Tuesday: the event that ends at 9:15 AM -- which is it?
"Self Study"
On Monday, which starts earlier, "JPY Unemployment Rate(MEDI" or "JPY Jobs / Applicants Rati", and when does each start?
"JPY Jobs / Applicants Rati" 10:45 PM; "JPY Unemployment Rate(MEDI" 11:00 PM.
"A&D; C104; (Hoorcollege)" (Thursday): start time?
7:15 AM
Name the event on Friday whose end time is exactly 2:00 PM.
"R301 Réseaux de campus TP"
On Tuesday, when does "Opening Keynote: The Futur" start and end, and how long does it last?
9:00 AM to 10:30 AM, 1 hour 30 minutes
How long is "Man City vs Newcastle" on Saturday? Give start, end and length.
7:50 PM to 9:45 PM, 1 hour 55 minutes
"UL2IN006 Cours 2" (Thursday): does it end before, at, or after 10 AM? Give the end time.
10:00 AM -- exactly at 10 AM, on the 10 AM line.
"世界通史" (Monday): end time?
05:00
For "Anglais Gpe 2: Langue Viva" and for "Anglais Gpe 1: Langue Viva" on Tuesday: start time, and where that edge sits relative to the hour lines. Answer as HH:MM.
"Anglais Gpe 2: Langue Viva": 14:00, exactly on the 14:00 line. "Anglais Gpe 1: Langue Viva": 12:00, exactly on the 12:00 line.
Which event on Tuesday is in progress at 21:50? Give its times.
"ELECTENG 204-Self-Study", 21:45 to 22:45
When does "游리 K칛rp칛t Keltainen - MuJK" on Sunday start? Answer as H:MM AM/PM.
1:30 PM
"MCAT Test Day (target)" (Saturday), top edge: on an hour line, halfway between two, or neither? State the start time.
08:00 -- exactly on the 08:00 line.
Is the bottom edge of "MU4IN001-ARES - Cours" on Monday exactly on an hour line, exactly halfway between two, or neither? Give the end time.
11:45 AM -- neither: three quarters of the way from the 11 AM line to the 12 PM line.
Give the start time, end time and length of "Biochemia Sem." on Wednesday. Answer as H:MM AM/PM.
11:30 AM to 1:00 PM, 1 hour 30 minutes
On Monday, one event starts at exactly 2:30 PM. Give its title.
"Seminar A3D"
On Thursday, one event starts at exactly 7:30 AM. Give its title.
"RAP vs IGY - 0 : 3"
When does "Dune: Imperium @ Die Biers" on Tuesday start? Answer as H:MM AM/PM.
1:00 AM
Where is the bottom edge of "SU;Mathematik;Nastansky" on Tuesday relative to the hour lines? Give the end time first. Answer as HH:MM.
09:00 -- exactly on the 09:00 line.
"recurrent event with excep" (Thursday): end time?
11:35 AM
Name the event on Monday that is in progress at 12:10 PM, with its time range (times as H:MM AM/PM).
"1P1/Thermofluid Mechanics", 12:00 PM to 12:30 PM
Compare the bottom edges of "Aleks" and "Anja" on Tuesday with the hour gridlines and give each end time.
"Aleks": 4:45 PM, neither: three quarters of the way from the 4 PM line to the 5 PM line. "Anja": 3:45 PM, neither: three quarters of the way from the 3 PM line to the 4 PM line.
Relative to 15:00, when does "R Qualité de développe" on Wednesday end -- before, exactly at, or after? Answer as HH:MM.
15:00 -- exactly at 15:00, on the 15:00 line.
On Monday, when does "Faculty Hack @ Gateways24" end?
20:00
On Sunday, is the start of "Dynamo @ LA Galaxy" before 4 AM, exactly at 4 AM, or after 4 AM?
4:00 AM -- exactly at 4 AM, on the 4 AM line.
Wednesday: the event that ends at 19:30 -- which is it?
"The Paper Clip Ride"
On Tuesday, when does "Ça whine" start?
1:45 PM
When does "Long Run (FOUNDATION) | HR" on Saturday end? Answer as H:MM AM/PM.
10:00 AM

------------------------------------------------------------------------

What is needed: Can you render all of the material above as a two-column CSV with the header row "entry,reply", with one row per item: the item's text under entry and its answer under reply, each in its own quoted field with any line breaks replaced by spaces?

Exercise solution:
entry,reply
"Tuesday: the event that ends at 9:15 AM -- which is it?","""Self Study"""
"On Monday, which starts earlier, ""JPY Unemployment Rate(MEDI"" or ""JPY Jobs / Applicants Rati"", and when does each start?","""JPY Jobs / Applicants Rati"" 10:45 PM; ""JPY Unemployment Rate(MEDI"" 11:00 PM."
"""A&D; C104; (Hoorcollege)"" (Thursday): start time?","7:15 AM"
"Name the event on Friday whose end time is exactly 2:00 PM.","""R301 Réseaux de campus TP"""
"On Tuesday, when does ""Opening Keynote: The Futur"" start and end, and how long does it last?","9:00 AM to 10:30 AM, 1 hour 30 minutes"
"How long is ""Man City vs Newcastle"" on Saturday? Give start, end and length.","7:50 PM to 9:45 PM, 1 hour 55 minutes"
"""UL2IN006 Cours 2"" (Thursday): does it end before, at, or after 10 AM? Give the end time.","10:00 AM -- exactly at 10 AM, on the 10 AM line."
"""世界通史"" (Monday): end time?","05:00"
"For ""Anglais Gpe 2: Langue Viva"" and for ""Anglais Gpe 1: Langue Viva"" on Tuesday: start time, and where that edge sits relative to the hour lines. Answer as HH:MM.","""Anglais Gpe 2: Langue Viva"": 14:00, exactly on the 14:00 line. ""Anglais Gpe 1: Langue Viva"": 12:00, exactly on the 12:00 line."
"Which event on Tuesday is in progress at 21:50? Give its times.","""ELECTENG 204-Self-Study"", 21:45 to 22:45"
"When does ""游리 K칛rp칛t Keltainen - MuJK"" on Sunday start? Answer as H:MM AM/PM.","1:30 PM"
"""MCAT Test Day (target)"" (Saturday), top edge: on an hour line, halfway between two, or neither? State the start time.","08:00 -- exactly on the 08:00 line."
"Is the bottom edge of ""MU4IN001-ARES - Cours"" on Monday exactly on an hour line, exactly halfway between two, or neither? Give the end time.","11:45 AM -- neither: three quarters of the way from the 11 AM line to the 12 PM line."
"Give the start time, end time and length of ""Biochemia Sem."" on Wednesday. Answer as H:MM AM/PM.","11:30 AM to 1:00 PM, 1 hour 30 minutes"
"On Monday, one event starts at exactly 2:30 PM. Give its title.","""Seminar A3D"""
"On Thursday, one event starts at exactly 7:30 AM. Give its title.","""RAP vs IGY - 0 : 3"""
"When does ""Dune: Imperium @ Die Biers"" on Tuesday start? Answer as H:MM AM/PM.","1:00 AM"
"Where is the bottom edge of ""SU;Mathematik;Nastansky"" on Tuesday relative to the hour lines? Give the end time first. Answer as HH:MM.","09:00 -- exactly on the 09:00 line."
"""recurrent event with excep"" (Thursday): end time?","11:35 AM"
"Name the event on Monday that is in progress at 12:10 PM, with its time range (times as H:MM AM/PM).","""1P1/Thermofluid Mechanics"", 12:00 PM to 12:30 PM"
"Compare the bottom edges of ""Aleks"" and ""Anja"" on Tuesday with the hour gridlines and give each end time.","""Aleks"": 4:45 PM, neither: three quarters of the way from the 4 PM line to the 5 PM line. ""Anja"": 3:45 PM, neither: three quarters of the way from the 3 PM line to the 4 PM line."
"Relative to 15:00, when does ""R Qualité de développe"" on Wednesday end -- before, exactly at, or after? Answer as HH:MM.","15:00 -- exactly at 15:00, on the 15:00 line."
"On Monday, when does ""Faculty Hack @ Gateways24"" end?","20:00"
"On Sunday, is the start of ""Dynamo @ LA Galaxy"" before 4 AM, exactly at 4 AM, or after 4 AM?","4:00 AM -- exactly at 4 AM, on the 4 AM line."
"Wednesday: the event that ends at 19:30 -- which is it?","""The Paper Clip Ride"""
"On Tuesday, when does ""Ça whine"" start?","1:45 PM"
"When does ""Long Run (FOUNDATION) | HR"" on Saturday end? Answer as H:MM AM/PM.","10:00 AM"